- [Work request] Whenever the word "depth" appears in a line of the data below, copy that line.

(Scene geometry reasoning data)
____________

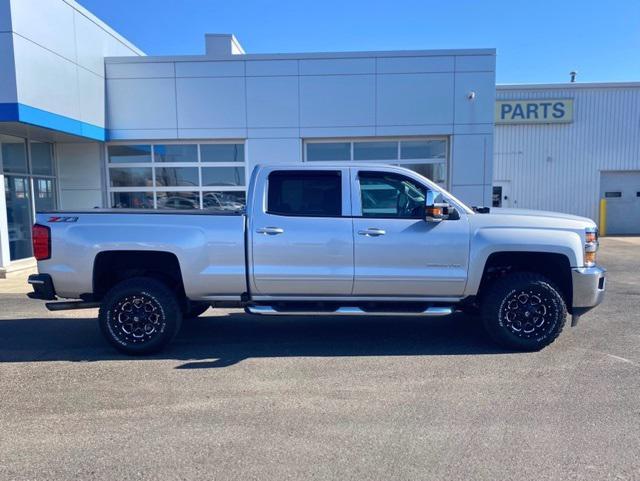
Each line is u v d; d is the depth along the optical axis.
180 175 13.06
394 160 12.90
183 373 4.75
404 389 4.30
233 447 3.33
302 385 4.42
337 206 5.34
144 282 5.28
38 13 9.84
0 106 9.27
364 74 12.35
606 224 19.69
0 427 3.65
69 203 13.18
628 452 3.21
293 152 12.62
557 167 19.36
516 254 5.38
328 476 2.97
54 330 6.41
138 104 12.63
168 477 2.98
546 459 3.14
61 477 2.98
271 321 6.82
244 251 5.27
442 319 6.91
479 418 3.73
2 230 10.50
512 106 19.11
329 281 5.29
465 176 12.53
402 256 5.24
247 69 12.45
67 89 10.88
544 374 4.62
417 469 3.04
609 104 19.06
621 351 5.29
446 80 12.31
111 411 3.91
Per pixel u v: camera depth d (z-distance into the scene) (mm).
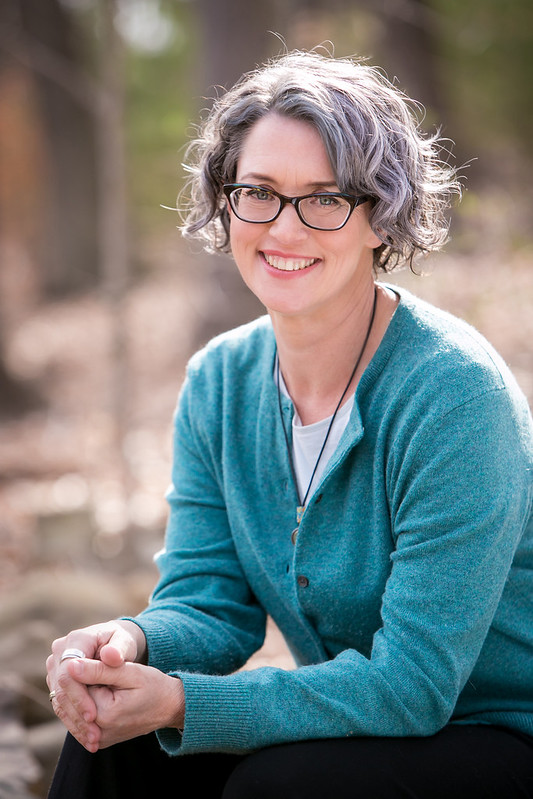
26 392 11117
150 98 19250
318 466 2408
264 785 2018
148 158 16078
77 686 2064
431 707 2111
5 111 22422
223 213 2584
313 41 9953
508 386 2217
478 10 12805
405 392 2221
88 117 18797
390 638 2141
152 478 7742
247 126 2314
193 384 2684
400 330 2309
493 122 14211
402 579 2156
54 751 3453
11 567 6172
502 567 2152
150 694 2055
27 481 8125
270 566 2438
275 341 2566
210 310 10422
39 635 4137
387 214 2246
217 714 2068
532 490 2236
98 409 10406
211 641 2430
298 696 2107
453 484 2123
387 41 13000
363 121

____________

- [Reply]
Each line is u v d; d is the depth along the optical axis.
Per pixel u v: camera depth d (z-distance into the scene) (mm).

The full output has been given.